Tuesday, February 16, 2016

Comic Book Review: Gotham By Midnight #9



Gotham By Midnight #9, DC Comics, cover-dated November 2015.

“The Truth,” by Ray Fawkes, with art by Juan Ferreyra. Cover by Bill Sienkiewicz.
Internal Affairs drags in the members of The Midnight Shift for interrogation and gathers evidence from their station house. They have been in trouble before, fighting demons and ghosts. But this may just be the enemy that can actually destroy the team.
Detectives Jim Corrigan and Lisa Drake are questioned separately and both remain stubborn. Neither will turn on the other. At the same time, Dr. Tarr has made a critical discovery about the black flowers that have been a constant throughout the issues. He believes they are a language, containing certain rules and rhythms that are trying to communicate.
Back in the interview rooms, out heroes start to crack. Corrigan is growing frustrated, and Drake collapses as a response. Her powers tell her what’s coming and she tries to warn her interrogators. “Evacuate.
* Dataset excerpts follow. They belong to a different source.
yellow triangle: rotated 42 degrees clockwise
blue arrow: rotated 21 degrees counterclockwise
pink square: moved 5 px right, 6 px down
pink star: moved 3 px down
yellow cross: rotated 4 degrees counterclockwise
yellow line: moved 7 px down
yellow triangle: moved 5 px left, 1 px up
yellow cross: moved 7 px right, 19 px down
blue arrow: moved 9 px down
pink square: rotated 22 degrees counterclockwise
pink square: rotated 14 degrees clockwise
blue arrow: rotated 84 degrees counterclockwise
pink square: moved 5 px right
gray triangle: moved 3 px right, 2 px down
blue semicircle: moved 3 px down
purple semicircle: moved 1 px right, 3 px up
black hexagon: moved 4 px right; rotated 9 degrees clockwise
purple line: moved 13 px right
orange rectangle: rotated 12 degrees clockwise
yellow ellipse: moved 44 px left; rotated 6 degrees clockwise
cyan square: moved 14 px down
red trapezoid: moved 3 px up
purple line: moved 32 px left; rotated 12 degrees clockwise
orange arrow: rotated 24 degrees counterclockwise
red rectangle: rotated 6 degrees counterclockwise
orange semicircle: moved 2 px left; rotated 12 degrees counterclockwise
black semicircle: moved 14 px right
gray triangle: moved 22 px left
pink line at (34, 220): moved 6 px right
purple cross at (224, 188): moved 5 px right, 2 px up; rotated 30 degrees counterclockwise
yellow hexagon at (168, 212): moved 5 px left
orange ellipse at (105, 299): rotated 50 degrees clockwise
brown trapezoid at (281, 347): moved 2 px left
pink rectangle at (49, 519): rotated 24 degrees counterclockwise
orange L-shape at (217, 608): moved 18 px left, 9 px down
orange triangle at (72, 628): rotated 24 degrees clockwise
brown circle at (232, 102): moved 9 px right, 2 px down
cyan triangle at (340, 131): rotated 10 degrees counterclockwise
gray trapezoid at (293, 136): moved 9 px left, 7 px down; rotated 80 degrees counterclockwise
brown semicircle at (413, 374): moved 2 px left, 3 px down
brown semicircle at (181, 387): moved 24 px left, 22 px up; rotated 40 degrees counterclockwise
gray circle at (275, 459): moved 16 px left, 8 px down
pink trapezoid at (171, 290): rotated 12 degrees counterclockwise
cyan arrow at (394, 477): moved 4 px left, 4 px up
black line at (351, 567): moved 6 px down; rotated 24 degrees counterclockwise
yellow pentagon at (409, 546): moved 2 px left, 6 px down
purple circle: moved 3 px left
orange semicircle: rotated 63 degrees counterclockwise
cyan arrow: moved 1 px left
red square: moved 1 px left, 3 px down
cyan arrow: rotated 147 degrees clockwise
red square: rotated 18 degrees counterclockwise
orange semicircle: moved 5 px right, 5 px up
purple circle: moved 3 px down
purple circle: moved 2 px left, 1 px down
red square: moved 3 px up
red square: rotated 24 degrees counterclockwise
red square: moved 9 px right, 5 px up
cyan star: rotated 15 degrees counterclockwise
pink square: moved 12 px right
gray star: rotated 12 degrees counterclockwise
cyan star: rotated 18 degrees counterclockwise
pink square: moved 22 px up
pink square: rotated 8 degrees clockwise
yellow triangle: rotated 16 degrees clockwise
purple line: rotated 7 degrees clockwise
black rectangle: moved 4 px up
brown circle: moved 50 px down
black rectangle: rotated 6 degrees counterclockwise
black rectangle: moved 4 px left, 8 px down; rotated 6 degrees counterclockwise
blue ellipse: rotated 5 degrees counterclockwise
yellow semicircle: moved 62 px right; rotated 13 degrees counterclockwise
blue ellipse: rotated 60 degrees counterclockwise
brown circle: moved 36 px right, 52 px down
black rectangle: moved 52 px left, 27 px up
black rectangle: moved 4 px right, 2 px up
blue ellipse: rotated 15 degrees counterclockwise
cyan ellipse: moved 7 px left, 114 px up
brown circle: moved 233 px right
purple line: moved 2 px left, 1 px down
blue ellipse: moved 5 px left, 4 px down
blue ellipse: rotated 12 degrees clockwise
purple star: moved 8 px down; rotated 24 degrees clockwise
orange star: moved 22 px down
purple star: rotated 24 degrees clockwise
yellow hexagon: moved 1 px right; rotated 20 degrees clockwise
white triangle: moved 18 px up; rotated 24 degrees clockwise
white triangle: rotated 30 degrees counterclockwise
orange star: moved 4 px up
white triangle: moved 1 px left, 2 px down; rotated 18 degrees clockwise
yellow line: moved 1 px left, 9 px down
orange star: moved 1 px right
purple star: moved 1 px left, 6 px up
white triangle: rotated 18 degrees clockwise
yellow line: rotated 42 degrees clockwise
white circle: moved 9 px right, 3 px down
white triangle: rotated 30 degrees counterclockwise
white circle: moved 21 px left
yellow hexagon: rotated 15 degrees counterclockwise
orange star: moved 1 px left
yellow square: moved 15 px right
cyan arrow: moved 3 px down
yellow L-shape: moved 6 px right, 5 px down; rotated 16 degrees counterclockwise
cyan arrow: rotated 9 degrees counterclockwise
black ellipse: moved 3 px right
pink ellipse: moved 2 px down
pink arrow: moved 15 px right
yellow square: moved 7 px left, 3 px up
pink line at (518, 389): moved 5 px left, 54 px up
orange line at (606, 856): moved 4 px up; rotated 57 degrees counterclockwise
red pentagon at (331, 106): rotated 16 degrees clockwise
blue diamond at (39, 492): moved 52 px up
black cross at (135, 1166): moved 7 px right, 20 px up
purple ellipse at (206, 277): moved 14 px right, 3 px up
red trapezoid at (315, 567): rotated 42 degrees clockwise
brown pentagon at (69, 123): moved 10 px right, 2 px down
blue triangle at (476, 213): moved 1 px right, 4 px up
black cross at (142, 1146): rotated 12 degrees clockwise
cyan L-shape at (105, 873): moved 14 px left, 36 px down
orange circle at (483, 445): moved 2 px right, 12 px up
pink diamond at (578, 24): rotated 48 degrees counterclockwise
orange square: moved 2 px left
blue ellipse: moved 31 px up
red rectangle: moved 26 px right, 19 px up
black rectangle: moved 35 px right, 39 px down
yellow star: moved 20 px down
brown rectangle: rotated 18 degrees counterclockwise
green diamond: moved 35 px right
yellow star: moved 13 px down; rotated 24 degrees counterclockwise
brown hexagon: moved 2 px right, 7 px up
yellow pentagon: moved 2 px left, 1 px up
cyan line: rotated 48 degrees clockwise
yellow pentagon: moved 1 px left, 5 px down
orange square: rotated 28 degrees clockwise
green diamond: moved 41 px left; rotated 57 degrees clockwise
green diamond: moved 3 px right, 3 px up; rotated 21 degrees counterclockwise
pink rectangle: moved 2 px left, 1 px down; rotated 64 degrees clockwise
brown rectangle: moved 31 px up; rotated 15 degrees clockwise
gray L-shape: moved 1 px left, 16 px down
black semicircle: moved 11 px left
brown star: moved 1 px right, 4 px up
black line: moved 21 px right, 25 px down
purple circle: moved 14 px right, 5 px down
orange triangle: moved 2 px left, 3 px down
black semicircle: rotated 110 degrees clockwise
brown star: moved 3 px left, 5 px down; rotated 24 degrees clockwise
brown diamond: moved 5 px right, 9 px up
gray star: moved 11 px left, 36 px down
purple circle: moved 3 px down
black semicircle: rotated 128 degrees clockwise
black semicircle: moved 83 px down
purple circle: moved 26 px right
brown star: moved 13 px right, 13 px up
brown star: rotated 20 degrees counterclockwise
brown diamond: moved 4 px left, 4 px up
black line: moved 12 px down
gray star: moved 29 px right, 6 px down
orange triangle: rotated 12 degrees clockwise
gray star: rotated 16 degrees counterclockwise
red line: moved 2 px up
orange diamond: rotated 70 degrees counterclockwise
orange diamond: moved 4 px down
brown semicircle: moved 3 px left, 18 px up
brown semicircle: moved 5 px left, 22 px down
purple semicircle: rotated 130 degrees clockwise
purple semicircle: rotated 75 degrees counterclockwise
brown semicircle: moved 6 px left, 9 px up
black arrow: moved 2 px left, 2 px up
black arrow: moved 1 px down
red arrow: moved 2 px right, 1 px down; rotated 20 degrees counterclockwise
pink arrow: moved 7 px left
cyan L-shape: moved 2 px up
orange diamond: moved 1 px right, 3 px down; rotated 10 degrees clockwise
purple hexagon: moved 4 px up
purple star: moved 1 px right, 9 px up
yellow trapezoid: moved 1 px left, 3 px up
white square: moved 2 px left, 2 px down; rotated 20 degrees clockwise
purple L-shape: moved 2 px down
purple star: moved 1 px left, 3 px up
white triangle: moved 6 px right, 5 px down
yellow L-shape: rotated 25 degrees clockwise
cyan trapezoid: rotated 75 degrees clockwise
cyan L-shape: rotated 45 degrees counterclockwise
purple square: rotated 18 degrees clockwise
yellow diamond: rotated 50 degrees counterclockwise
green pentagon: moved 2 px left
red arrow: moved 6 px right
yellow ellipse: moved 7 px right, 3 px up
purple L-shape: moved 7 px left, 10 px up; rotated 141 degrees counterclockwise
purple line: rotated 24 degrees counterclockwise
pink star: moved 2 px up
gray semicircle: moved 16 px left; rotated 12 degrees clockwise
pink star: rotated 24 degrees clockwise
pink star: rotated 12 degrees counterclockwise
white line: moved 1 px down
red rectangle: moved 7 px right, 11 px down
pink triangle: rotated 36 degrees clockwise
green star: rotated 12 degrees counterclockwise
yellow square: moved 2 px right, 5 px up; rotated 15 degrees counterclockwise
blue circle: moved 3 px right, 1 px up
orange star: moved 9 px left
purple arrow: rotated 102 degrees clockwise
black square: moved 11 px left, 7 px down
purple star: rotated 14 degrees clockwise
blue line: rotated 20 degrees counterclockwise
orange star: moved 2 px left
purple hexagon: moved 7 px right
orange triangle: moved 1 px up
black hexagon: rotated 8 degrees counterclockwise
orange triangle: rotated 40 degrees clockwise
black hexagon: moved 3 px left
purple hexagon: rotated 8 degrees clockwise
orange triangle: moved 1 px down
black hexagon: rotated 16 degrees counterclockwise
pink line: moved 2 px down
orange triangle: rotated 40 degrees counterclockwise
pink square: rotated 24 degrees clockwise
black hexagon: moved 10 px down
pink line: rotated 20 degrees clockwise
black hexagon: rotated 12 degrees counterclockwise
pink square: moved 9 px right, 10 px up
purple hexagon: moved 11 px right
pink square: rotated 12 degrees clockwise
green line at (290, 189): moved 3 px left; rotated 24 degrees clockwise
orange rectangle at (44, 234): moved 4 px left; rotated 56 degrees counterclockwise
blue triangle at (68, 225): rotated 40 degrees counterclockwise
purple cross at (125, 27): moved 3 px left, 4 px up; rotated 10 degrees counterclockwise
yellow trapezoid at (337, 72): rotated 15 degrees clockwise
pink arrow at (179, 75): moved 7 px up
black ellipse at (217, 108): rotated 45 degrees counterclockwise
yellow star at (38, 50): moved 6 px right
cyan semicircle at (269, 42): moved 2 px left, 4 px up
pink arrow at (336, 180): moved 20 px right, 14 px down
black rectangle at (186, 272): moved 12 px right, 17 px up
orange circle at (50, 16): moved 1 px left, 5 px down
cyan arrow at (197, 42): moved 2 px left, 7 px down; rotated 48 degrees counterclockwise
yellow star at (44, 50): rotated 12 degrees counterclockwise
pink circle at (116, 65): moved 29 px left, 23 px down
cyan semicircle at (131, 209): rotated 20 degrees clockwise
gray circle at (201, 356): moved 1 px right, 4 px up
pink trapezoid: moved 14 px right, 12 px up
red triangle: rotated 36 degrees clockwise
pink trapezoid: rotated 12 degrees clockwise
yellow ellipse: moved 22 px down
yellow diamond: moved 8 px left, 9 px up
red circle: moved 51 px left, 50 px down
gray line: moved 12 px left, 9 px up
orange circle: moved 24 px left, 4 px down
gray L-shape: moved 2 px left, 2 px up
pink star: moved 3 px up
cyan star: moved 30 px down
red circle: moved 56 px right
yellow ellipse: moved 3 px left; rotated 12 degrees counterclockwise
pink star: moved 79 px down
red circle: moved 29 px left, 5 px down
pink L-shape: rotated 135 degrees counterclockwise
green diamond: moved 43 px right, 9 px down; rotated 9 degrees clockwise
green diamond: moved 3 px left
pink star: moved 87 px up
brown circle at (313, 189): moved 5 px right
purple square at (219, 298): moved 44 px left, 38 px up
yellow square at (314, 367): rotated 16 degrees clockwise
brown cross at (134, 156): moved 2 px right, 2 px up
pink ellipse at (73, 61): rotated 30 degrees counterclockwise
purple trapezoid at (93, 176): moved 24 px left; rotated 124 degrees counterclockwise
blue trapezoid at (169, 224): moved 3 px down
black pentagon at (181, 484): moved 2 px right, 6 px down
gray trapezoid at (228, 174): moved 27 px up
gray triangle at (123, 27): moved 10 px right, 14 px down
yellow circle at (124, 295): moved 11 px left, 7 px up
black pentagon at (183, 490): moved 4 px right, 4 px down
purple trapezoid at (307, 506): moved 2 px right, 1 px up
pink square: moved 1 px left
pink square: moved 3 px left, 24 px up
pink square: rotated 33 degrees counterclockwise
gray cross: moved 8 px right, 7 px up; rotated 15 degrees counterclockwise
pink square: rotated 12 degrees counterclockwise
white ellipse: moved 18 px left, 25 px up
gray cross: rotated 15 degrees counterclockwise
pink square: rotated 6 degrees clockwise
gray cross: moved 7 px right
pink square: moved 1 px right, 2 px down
The. Building.”
The case laid out by the IA officers makes sense, from their perspective. And they are not … totally wrong. He tries to explain The Spectre and his relationship to the being, and they respond with questions. Good questions. Like why doesn’t he just go and wipe out Arkham?
Corrigan slumps. “I don’t know. It’s God’s choice. I have no control.”
But IA believes he does control the power, that he is morally and legally responsible for the deaths that come in the Spectre’s wake. And when they threaten him with the possibility of Drake taking the fall for the murders if Corrigan doesn’t, that is the last straw. The Spectre appears in the small room, and seems to agree with the officers that Corrigan is as much in control of his actions as God is. And when the spirit of vengeance departs, Corrigan is left alone, in a room covered in the blood of his eviscerated interrogators.
This is a terrific issue. And we are left with a range of cliffhangers, from the situation that Corrigan is in, to Doctor Tarr’s discovery, to the relationship of the Spectre to Corrigan.
Juan Ferreyra successfully portrays Corrigan as a man becoming more and more rattled throughout the issue, more and more angry. And the looks on his face in the last few pages are remarkable: confusion, horror, doubt, shock. All are there on his face.
And all those emotions were mine as I read this.